Most of the Old Testament books are about how God expressed his love for humanity by working to rescue us. Beginning with Abraham and his family (in the book of Genesis, chapter 12) God starts building a new community of people called “Israel” who will live life the way God intended. Their mission from God was to show others what it means to live in a relationship with God. While there are some bright spots there are also a series of failures as God’s people of Israel reject him and his way of wellbeing again and again.

3.    THE FINAL CHAPTER – JESUS

Eventually God promises to send a special person who will be born as one of the people of Israel and will succeed in God’s mission where Israel had failed. The second part of the Bible, now called the “New Testament”, is the story of the person Christians believe was sent by God to complete the mission of Israel – Jesus of Nazareth – and his impact on the first generations of people who followed him.

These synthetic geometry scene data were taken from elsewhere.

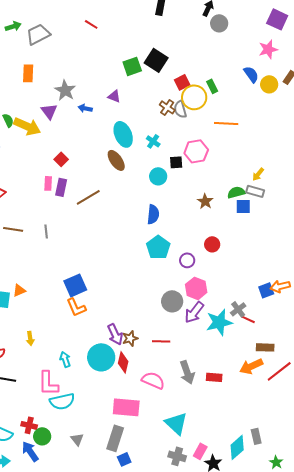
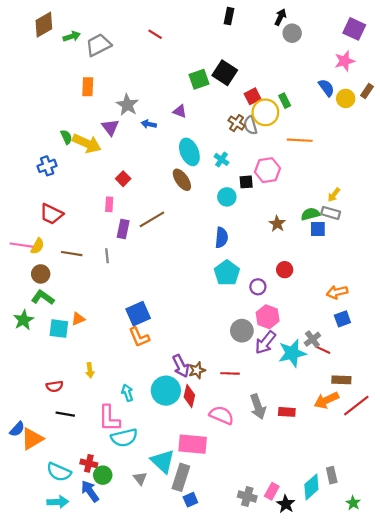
purple rectangle: (61, 187) -> (123, 229), moved
orange arrow: (280, 286) -> (337, 292), moved
cyan triangle: (176, 423) -> (163, 461), moved

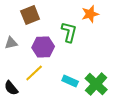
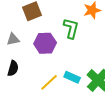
yellow line: (34, 73) -> (49, 82), moved
black semicircle: (11, 88) -> (13, 68), moved, turned -126

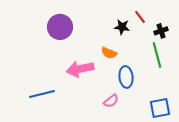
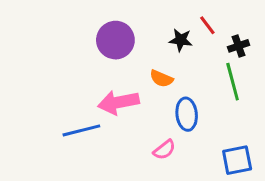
purple circle: (60, 27) -> (115, 40), moved
blue line: (42, 94) -> (81, 130), moved

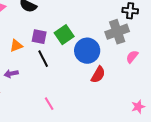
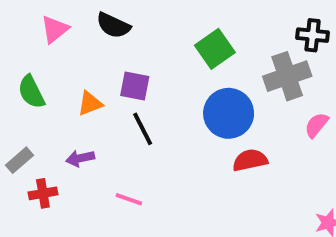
green square: (64, 35) -> (215, 49), moved
red semicircle: (98, 75) -> (250, 160), turned -132
pink line: (49, 104) -> (129, 199), moved, turned -40

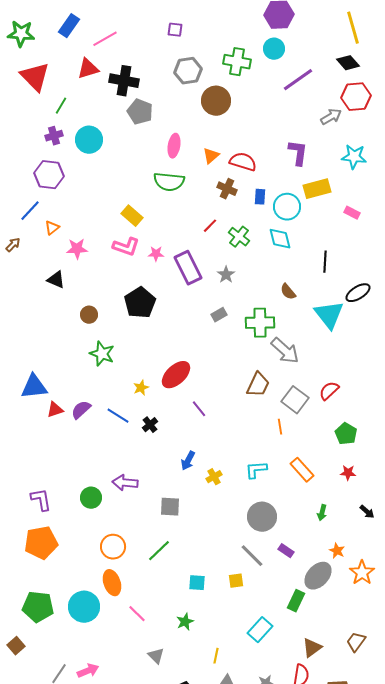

The early parts of the New Testament (the Gospels of Matthew, Mark, Luke and John) tell us about Jesus’s life, his death, and his extraordinary resurrection to live again. The later parts of the New Testament (the book of Acts and the letters) teach us about what it means to follow Jesus through the experiences of the earliest followers of Jesus.

Jesus was born and lived like us. This is the message of Christmas. He was human – he got tired, hungry, sad and even angry. But Christians believe Jesus was also more than human. In Jesus we meet God in a human life. Jesus shows us what God is like and how deeply he loves each one of us.

The extraordinary depth of God’s love is shown in the death of Jesus for us; to free us from everything that separates us from God and from each other. We believe this is the only remedy for the hurt we do to ourselves and one another. In raising Jesus to life again God shows us how much God wants to share new life with us. This is the message of Easter. Jesus said: “I came that they might have life, and have it abundantly” (from the Gospel of John, chapter 10).

Jesus taught that we discover the truth and wisdom needed for life today within those ancient words in the Bible that God had led others to write. Jesus also taught that as we read, think, and pray about the words of the Bible we are inspired and empowered for life by God’s Spirit.